1 Introduction

Quadratic nonconvex programming has a wide range of applications and is an intensively studied field of global optimization. The number of publications devoted to this topic is quite impressive, see, for example, [1,2,3] and references therein. The main issue of the paper is connected to the result published in [4]. Namely, nonconvex quadratic programming problem with one negative eigenvalue in the objective is NP-hard. Properties of a quadratic function with one negative eigenvalue and the corresponding theoretical results can be found in [5, 6]. We get interested in how difficult on average the problem of global minimization of quadratic objective is with exactly one negative eigenvalue. We assume that the eigenvalues and eigenvectors of the matrix in the minimized function are known. Testing the problem from [4] showed that NP-hardness follows from exponential growth of the size of the feasible set. If the size is bounded then the problem can be solved in a reasonable time. The paper investigates this topic in details.

2 Problem formulation

We consider a quadratic programming problem

$$\begin{aligned} f(x)= & {} x^{\mathsf {T}} Qx + x^{\mathsf {T}} c \rightarrow \min _x \, , \end{aligned}$$
(1)
$$\begin{aligned} x\in X= & {} \{ x\in {\mathbb {R}}^n \mid Ax \leqslant b \} \, , \end{aligned}$$
(2)

where Q is an indefinite \(n\times n\) matrix with exactly one negative eigenvalue, A is an \(m\times n\) matrix. The feasible set X is assumed to be nonempty and bounded. Here \(x^{\mathsf {T}}\) denotes the transpose of vector x.

Let us represent the matrix Q such that

$$\begin{aligned} Q = W \varLambda W^{\mathsf {T}}, \qquad \varLambda =\mathop {\mathrm {diag}}\{\lambda _1, \lambda _2, \ldots , \lambda _n \} \, , \end{aligned}$$
(3)

where \(\lambda _1, \lambda _2, \ldots , \lambda _n\) are the eigenvalues of the matrix Q rearranged by increasing order, i.e. \(\lambda _1 \leqslant \ldots \leqslant \lambda _n\), \(\lambda _1<0\), \(\lambda _i \geqslant 0\), \(i=2,\ldots ,n\); W is a matrix, which columns are the eigenvectors of Q sorted according to its eigenvalues. \(\varLambda \) is a diagonal matrix with \(\lambda _1, \lambda _2, \ldots , \lambda _n\) as the diagonal elements. It is well known [7] that \(W^{-1} = W^{\mathsf {T}}\). The linear transformation

$$\begin{aligned} y = W^{\mathsf {T}} x \end{aligned}$$
(4)

reduces the problem (1), (2) to the separable form, thus we get the following problem with the separable objective function:

$$\begin{aligned} g(y)= & {} \sum \limits _{i=1}^n \lambda _i y_i^2 + y^{\mathsf {T}} d \rightarrow \min _y \, , \end{aligned}$$
(5)

Extracted records
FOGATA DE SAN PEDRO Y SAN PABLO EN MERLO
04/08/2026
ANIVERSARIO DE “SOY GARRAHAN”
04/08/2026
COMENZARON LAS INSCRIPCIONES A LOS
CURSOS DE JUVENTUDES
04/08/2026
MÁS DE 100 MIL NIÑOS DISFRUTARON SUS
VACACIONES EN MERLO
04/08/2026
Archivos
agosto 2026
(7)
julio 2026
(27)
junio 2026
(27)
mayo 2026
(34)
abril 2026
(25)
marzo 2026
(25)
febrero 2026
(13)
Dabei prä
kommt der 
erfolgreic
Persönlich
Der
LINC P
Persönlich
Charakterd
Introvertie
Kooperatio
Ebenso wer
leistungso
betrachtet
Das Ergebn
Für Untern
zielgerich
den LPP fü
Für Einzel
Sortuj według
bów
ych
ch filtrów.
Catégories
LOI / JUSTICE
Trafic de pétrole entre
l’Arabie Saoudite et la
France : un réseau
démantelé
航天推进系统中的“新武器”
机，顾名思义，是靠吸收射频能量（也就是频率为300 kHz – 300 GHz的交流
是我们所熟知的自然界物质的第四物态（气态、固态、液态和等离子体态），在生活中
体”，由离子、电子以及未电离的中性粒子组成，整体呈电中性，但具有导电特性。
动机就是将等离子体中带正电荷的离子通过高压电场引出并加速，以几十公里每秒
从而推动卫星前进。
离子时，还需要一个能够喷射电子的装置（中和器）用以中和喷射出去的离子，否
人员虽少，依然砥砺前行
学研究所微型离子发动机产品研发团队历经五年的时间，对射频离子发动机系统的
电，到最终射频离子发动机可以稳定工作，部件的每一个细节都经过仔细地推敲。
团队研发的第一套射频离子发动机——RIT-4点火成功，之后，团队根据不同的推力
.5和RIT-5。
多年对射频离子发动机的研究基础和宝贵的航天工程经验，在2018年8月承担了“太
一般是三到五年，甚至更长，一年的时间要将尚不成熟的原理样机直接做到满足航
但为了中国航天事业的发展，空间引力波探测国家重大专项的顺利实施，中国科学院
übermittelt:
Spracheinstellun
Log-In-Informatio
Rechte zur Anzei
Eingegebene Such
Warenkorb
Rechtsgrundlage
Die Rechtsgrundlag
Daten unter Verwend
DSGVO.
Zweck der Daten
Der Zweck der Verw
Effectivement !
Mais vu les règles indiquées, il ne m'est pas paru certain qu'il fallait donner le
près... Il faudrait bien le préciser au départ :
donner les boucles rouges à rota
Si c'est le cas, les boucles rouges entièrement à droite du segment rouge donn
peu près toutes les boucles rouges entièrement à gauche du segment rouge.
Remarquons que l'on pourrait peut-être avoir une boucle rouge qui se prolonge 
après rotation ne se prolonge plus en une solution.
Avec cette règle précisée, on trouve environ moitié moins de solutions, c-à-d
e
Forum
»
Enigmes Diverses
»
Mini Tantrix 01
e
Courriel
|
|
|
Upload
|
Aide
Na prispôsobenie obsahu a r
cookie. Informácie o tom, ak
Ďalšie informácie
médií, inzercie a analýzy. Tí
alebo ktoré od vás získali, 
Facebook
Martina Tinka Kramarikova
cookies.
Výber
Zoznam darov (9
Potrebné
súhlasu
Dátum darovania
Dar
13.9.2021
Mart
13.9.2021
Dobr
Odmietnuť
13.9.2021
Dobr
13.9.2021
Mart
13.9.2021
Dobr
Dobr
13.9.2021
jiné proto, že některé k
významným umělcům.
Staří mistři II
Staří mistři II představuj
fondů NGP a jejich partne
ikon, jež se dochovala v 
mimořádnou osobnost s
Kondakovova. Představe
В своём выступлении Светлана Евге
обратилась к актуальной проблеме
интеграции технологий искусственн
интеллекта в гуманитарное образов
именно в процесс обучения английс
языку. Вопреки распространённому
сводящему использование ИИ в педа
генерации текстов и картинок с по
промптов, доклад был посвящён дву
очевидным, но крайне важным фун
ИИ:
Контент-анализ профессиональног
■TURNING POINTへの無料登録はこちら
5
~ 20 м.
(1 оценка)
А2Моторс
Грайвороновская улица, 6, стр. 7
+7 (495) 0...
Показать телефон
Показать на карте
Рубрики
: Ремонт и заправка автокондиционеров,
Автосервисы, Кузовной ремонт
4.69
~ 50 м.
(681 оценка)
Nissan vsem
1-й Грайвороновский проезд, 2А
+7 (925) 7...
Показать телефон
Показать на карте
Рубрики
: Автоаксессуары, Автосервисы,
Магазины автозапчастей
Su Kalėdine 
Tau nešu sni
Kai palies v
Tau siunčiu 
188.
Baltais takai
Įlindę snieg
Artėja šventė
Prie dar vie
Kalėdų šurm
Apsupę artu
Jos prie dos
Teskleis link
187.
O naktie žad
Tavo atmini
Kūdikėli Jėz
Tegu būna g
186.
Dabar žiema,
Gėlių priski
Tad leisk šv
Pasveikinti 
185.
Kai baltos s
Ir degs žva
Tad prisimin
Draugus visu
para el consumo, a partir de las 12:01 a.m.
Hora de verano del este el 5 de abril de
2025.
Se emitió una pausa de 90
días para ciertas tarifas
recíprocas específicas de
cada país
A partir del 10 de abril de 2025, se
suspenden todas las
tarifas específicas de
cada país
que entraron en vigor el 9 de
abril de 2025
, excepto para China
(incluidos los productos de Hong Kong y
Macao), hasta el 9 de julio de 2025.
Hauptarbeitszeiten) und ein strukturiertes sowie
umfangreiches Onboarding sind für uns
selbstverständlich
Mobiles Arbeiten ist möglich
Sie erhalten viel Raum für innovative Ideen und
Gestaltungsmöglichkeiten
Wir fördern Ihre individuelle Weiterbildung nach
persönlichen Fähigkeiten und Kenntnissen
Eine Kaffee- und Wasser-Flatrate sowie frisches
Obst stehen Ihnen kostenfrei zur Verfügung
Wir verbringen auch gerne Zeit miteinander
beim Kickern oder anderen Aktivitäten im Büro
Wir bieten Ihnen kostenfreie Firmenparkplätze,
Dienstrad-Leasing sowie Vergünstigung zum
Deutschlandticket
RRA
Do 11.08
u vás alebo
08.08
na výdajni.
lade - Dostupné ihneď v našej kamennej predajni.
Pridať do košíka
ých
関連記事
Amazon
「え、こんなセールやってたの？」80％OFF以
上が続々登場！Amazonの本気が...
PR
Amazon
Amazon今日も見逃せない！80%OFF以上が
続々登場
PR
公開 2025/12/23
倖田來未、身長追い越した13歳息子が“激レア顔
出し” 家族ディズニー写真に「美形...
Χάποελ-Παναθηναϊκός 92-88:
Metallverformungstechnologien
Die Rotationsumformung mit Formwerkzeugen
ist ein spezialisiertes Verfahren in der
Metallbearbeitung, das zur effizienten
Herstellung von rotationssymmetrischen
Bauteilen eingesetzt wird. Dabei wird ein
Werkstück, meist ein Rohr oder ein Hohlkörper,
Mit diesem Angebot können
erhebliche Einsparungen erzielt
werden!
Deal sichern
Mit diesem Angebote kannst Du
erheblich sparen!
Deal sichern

Activity 1
Duplicate everything in the quadratic programming text from "We consider a" down to "of vector x.".
Activity 2
Render this sentence from the quadratic programming text in French: "If the size is bounded then the problem can be solved in a reasonable time."
Activity 3
Take the quadratic programming text further, starting immediately after its final line.

Expected answer 1
We consider a quadratic programming problem

$$\begin{aligned} f(x)= & {} x^{\mathsf {T}} Qx + x^{\mathsf {T}} c \rightarrow \min _x \, , \end{aligned}$$
(1)
$$\begin{aligned} x\in X= & {} \{ x\in {\mathbb {R}}^n \mid Ax \leqslant b \} \, , \end{aligned}$$
(2)

where Q is an indefinite \(n\times n\) matrix with exactly one negative eigenvalue, A is an \(m\times n\) matrix. The feasible set X is assumed to be nonempty and bounded. Here \(x^{\mathsf {T}}\) denotes the transpose of vector x.

Expected answer 2
Si la taille est bornée, le problème peut alors être résolu en un temps raisonnable.

Expected answer 3
$$\begin{aligned} y\in Y= & {} \{ y\in {\mathbb {R}}^n \mid Dy \leqslant b \} \, , \end{aligned}$$
(6)

where \(d = W^{\mathsf {T}}c\) and \(D = AW\). The problems (1), (2), and (5), (6) are equivalent in the sense that \(x^*\) is a solution of (1), (2) iff \(y^*= W^{\mathsf {T}} x^*\) solves (5), (6). Moreover values of the objectives also coincide. The further discussion refers mainly to the latter optimization statement since it is more convenient for analysis.

3 Minimization procedure

The objective function (5) is concave in \(y_1\) and is convex in other variables. Therefore the main idea of the minimization procedure for problem (5), (6) is a partition of the feasible set Y in variable \(y_1\) only. Let

$$\begin{aligned} {\widetilde{Y}} = \{ y_1 \in {\mathbb {R}}^1 \mid \alpha \leqslant y_1 \leqslant \beta \} \end{aligned}$$

be a projection of the set Y onto the \(y_1\)-axis. Divide the set \({\widetilde{Y}}\) into p intervals:

$$\begin{aligned} {\widetilde{Y}} = \bigcup _{i=1}^p \{ y_1\in {\mathbb {R}}^1 \mid \alpha _i \leqslant y_1 \leqslant \beta _i \} \, , \end{aligned}$$
(7)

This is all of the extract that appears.